From 2f6698b863c9cc1db6455637b7c72e812b470b93 Mon Sep 17 00:00:00 2001
From: Terje Bergstrom <tbergstrom@nvidia.com>
Date: Fri, 15 Dec 2017 09:04:15 -0800
Subject: gpu: nvgpu: Make graphics context property of TSG

Move graphics context ownership to TSG instead of channel. Combine
channel_ctx_gk20a and gr_ctx_desc to one structure, because the split
between them was arbitrary.

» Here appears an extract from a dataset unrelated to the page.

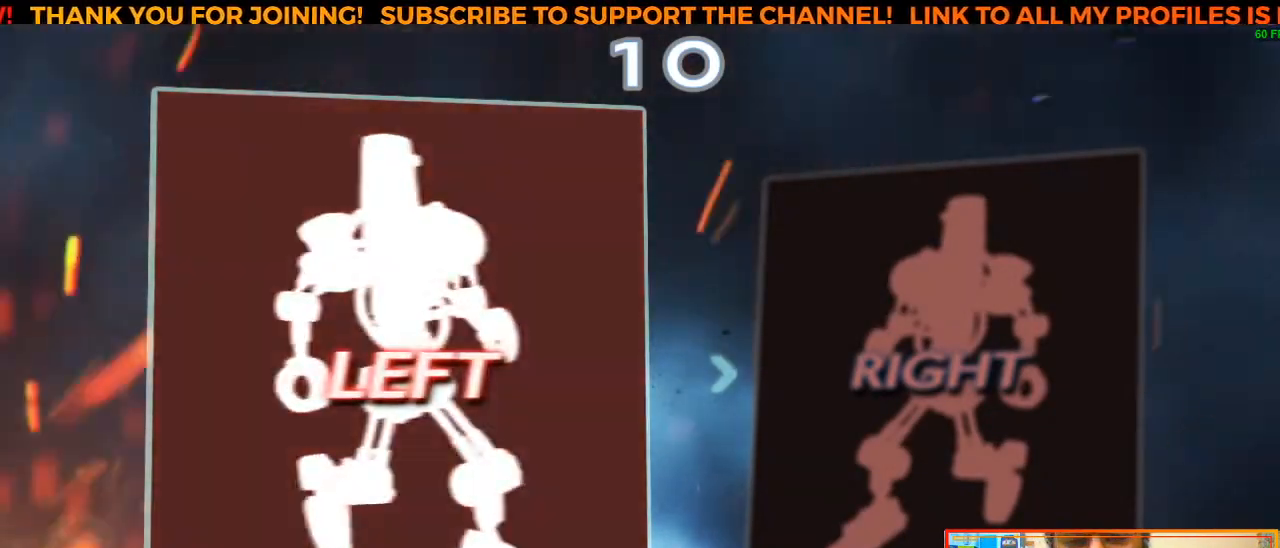
{"buttons": [], "left_stick": "center", "events": []}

Move context header to be property of
channel.

Bug 1842197

Change-Id: I410e3262f80b318d8528bcbec270b63a2d8d2ff9
Signed-off-by: Terje Bergstrom <tbergstrom@nvidia.com>
Reviewed-on: https://git-master.nvidia.com/r/1639532
Reviewed-by: Seshendra Gadagottu <sgadagottu@nvidia.com>
Tested-by: Seshendra Gadagottu <sgadagottu@nvidia.com>
Reviewed-by: svc-mobile-coverity <svc-mobile-coverity@nvidia.com>
GVS: Gerrit_Virtual_Submit
Reviewed-by: Konsta Holtta <kholtta@nvidia.com>
Reviewed-by: mobile promotions <svcmobile_promotions@nvidia.com>
Tested-by: mobile promotions <svcmobile_promotions@nvidia.com>
---
 drivers/gpu/nvgpu/common/linux/vgpu/gr_vgpu.c | 343 +++++++++++++-------------
 1 file changed, 165 insertions(+), 178 deletions(-)

(limited to 'drivers/gpu/nvgpu/common/linux/vgpu/gr_vgpu.c')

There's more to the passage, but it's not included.